(What needs to be done)
A complete response lists each line of the data below that includes the word "стоимость".

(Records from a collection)
⟨

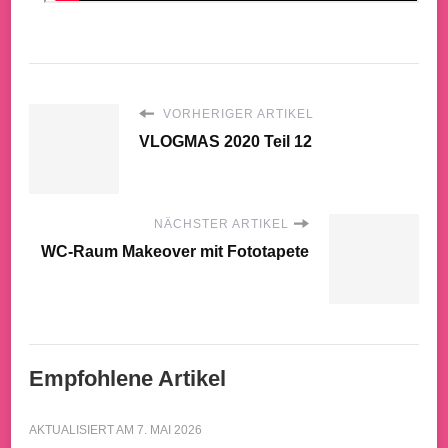
VORHERIGER ARTIKEL
VLOGMAS 2020 Teil 12
NÄCHSTER ARTIKEL
WC-Raum Makeover mit Fototapete
Empfohlene Artikel
AKTUALISIERT AM
7. MAI 2026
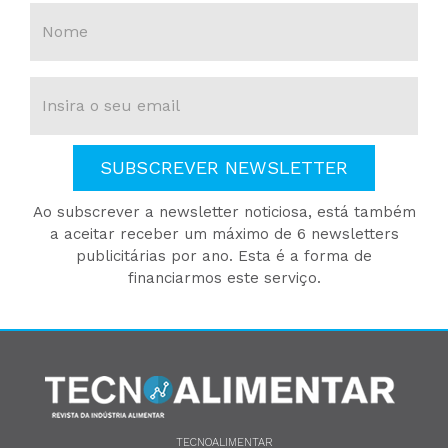
SUBSCREVER NEWSLETTER
Ao subscrever a newsletter noticiosa, está também
a aceitar receber um máximo de 6 newsletters
publicitárias por ano. Esta é a forma de
financiarmos este serviço.
TECNOALIMENTAR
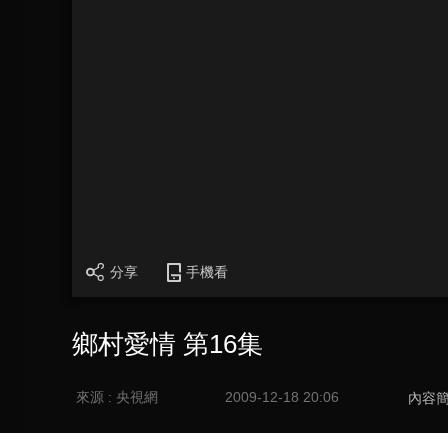
分享
手機看
鄉村愛情 第16集
來源 : 央視網
2009-12-18 20:06
內容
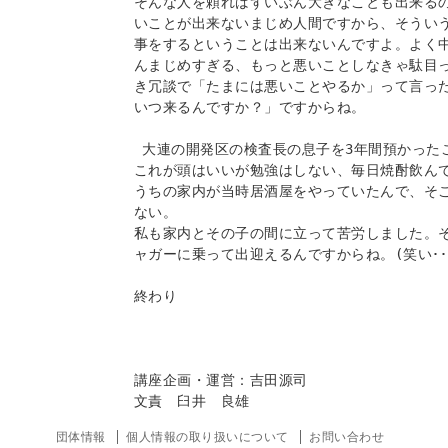
そんな人を頼ればずいぶん大きなことも出来る
いことが出来ないまじめ人間ですから、そうい
事をするということは出来ないんですよ。よく
んまじめすぎる、もっと悪いことしなきゃ駄目
き冗談で「たまには悪いことやるか」って言っ
いつ来るんですか？」ですからね。

 大連の開発区の検査長の息子を3年間預かったことがあります。

これが頭はいいが勉強はしない、毎日焼酎飲んで
うちの家内が当時居酒屋をやっていたんで、そ
ない。

私も家内とその子の間に立って苦労しました。
ャガーに乗って出迎えるんですからね。(笑い･･･
終わり

講座企画・運営：吉田源司

団体情報
個人情報の取り扱いについて
お問い合わせ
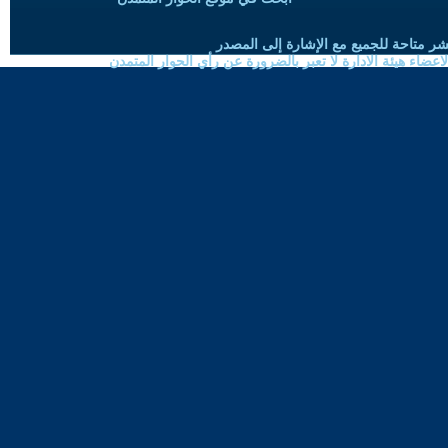
شر متاحة للجميع مع الإشارة إلى المصدر
ضاء هيئة الادارة لا تعبر بالضرورة عن رأي الحوار المتمدن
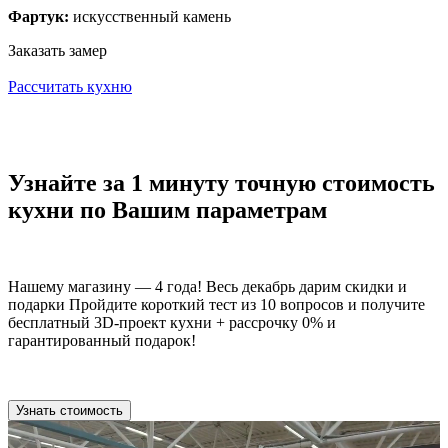
Фартук:
искусственный камень
Заказать замер
Рассчитать кухню
Узнайте за 1 минуту точную стоимость
кухни по Вашим параметрам
Нашему магазину — 4 года! Весь декабрь дарим скидки и
подарки Пройдите короткий тест из 10 вопросов и получите
бесплатный 3D-проект кухни + рассрочку 0% и
гарантированный подарок!
Узнать стоимость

⟩

(Task output)
Узнайте за 1 минуту точную стоимость
Узнать стоимость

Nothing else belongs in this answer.